腫瘍マーカーとは、腫瘍(癌) 細胞が作り出し周囲に放出する物質で、腫瘍の増大とともに血中濃度が上昇してくるので、腫瘍の悪化や治癒の判定の補助として利用されています。腫瘍によって上昇する傾向のある物質がそれぞれあります。CEA、AFP、SCC、CA125などが有名です。これらは、腫瘍(癌)となった細胞自身が作り出す物質です。
初期の癌の手がかり物質
腫瘍マーカーも、癌検診に利用され癌の発見に有益ではありますが、多くの場合はある程度腫瘍が増大してから検出されるようになりますので、従来の腫瘍マーカーの検査だけでは、ごく初期の癌を見落としてしまうことが多いのです。
それに対してp53抗体は、従来の腫瘍マーカーとは性格が違います。どういうことかといいますと、 p53抗体は、腫瘍細胞から放出されたものではなく、正常な免疫細胞系が作り出しているのです。
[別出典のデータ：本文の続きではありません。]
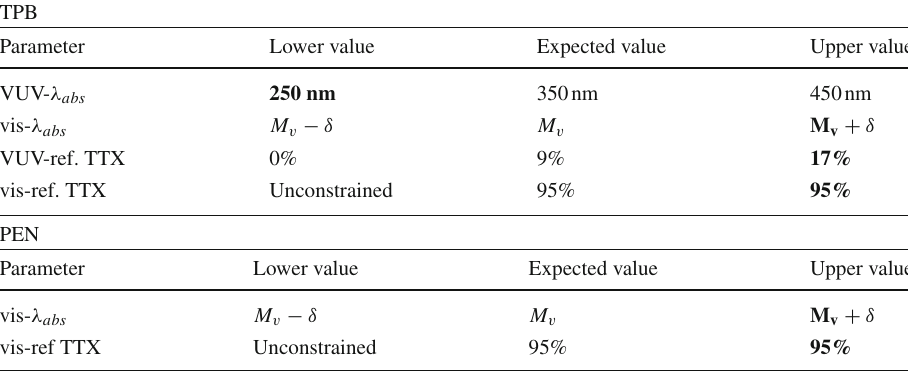
Table 4 Range of expected and limit values of the optical parameters of the WLSR samples given their uncertainties. The limit values used for the low limit case of QE are shown in bold. See text (Sect. 4.4.4) for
p53抗体は免疫細胞から産生される物質であるので、非常に初期の腫瘍でも高い血中濃度の上昇がみられることが多く、腫瘍の早期発見につながりやすいということがあります。反面、免疫反応は人によって過剰に起こることがあるため、p53蛋白質が正常なのに免疫細胞が誤ってp53抗体を作り出している人も中にはいます。そのため癌でもないのにp53抗体検査が陽性となってしまう場合もあるので若干注意が必要です。